Ekonomiści i eksperci od dawna twierdzą, że postęp technologiczny napędza wzrost gospodarczy i produktywność Stanów Zjednoczonych. Pojawiające się innowacje odgrywają kluczową rolę w kształtowaniu gospodarki, poprawie wydajności i zwiększaniu produktywności w różnych sektorach. Od sztucznej inteligencji po automatyzację, korzyści płynące z postępu technologicznego są powszechne i głębokie.
Przykładowo, automatyzacja i sztuczna inteligencja usprawniły procesy produkcyjne, zmniejszając zapotrzebowanie na pracę fizyczną i minimalizując błędy ludzkie. Ten wzrost wydajności prowadzi do skrócenia czasu produkcji i zmniejszenia kosztów, obniżenia cen przy jednoczesnej poprawie marż zysku. Wyższe poziomy produktywności przyczyniają się do ogólnego wzrostu gospodarczego, ponieważ firmy mogą produkować więcej towarów i usług przy użyciu tych samych zasobów.
Kolejną istotną korzyścią jest tworzenie nowych branż i możliwości zatrudnienia. Wraz z rozwojem technologii powstaje zapotrzebowanie na nowe umiejętności i wiedzę specjalistyczną, co prowadzi do rozwoju zupełnie nowych sektorów. Przykładowo, rozwój branży technologicznej przyczynił się do powstania miejsc pracy m.in. w branży oprogramowania, analizy danych i cyberbezpieczeństwa. Te wysokopłatne miejsca pracy przyczyniają się do wzrostu gospodarczego, zwiększając wydatki konsumentów i napędzając innowacje.
Książka Raya Kurzweila z 1999 roku, "The Age of Spiritual Machines", wprowadziła koncepcję "The Law of Accelerating Returns". Ray przewidział, że tempo postępu technologicznego jest raczej wykładnicze niż liniowe. Oznacza to, że technologia rozwija się w pętli dodatniego sprzężenia zwrotnego, pozwalając każdemu pokoleniu na postęp w coraz szybszym tempie.
Przewidywania Kurzweila związane z tą teorią okazały się niezwykle trafne. Przewidział on technologie takie jak Internet i wzrost mocy komputerów mobilnych na wiele lat przed ich pojawieniem się. Spośród 147 prognoz, które przedstawił w latach 90. na temat przyszłości do 2009 roku, 115 (78%) okazało się trafnych.
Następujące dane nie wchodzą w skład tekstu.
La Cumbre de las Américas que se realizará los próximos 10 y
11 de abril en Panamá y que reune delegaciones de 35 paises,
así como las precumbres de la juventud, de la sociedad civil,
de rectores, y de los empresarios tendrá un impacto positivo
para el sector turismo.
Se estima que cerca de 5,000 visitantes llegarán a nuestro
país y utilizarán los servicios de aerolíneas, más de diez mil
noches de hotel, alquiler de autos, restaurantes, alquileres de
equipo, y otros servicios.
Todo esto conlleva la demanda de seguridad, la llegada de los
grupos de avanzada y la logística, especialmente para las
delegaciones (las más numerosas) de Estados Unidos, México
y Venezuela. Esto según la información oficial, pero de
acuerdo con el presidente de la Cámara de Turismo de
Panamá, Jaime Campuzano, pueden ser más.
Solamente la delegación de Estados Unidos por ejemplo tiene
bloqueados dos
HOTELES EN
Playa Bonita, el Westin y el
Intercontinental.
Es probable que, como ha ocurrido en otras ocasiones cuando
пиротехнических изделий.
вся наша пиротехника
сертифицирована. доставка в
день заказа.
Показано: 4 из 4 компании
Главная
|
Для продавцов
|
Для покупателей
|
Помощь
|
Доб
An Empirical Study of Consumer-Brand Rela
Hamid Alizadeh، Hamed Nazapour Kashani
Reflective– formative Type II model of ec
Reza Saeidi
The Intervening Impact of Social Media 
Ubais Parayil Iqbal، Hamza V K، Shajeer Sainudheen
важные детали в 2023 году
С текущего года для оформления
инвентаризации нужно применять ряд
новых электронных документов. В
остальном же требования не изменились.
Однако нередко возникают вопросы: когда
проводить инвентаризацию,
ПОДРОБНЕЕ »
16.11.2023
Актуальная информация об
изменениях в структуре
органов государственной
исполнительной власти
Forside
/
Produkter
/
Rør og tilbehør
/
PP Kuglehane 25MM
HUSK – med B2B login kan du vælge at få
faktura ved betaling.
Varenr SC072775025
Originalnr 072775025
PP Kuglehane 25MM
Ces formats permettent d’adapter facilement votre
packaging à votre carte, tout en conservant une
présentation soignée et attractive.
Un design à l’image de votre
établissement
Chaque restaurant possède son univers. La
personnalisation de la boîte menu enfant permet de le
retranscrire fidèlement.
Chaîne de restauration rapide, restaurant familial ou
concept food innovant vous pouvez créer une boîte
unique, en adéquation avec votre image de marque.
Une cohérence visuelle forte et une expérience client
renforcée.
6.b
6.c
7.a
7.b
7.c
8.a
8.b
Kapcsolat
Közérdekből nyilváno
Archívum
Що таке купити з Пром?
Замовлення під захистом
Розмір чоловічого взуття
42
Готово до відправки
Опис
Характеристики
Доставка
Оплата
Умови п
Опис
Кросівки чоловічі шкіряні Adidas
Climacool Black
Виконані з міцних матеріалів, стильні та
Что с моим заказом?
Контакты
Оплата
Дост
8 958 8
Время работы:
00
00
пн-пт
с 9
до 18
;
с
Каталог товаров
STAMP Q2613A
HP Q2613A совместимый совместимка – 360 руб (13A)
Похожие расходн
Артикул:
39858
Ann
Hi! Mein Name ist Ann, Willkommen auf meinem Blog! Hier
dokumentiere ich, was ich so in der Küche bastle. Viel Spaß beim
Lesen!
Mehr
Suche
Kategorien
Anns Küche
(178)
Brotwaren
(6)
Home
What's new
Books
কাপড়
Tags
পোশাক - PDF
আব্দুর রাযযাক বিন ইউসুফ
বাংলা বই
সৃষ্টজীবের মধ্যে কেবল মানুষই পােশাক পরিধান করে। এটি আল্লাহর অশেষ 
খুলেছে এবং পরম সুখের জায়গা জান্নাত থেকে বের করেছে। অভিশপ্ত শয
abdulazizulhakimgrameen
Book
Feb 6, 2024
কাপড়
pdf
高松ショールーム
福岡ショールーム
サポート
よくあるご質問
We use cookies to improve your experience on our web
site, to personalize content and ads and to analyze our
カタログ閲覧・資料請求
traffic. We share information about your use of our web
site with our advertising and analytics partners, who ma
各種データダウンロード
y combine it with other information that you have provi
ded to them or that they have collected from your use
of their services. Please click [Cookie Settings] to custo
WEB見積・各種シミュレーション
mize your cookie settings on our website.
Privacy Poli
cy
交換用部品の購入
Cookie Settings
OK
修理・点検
Czy jednak przewidywania ekonomistów dotyczące korzyści płynących z technologii były równie trafne jak Kurzweila?
Ciemna strona postępu technologicznego
Podczas gdy postęp technologiczny wydaje się przynosić ogromne korzyści, jego ciemna strona jest ukrywana przed publicznym dyskursem.
Jedną z głównych obaw jest przejmowanie miejsc pracy. Automatyzacja i sztuczna inteligencja, choć poprawiają wydajność, często zastępują miejsca pracy tradycyjnie wykonywane przez ludzi. Zjawisko to dotyka głównie nisko wykwalifikowanych pracowników w branżach takich jak produkcja i handel detaliczny, prowadząc do bezrobocia lub niepełnego zatrudnienia.
W miarę jak maszyny przejmują rutynowe zadania, siła robocza staje przed wyzwaniem przekwalifikowania się, aby sprostać wymaganiom bardziej zaawansowanej technologicznie gospodarki. Ten okres przejściowy może prowadzić do spowolnienia gospodarczego i wzrostu nierówności, ponieważ nie wszyscy pracownicy mają środki lub możliwości by się szybko dostosować
Poniższy wykres przedstawia trend zatrudnienia w stosunku do rzeczywistego zatrudnienia. Od 1947 r. zatrudnienie rosło wraz z gospodarką, zgodnie z oczekiwaniami. Trend w zakresie zatrudnienia zmienił się jednak pod koniec lat 90. Bezrobocie spadło poniżej poprzedniego trendu wzrostu, co zbiegło się z przyjęciem Internetu.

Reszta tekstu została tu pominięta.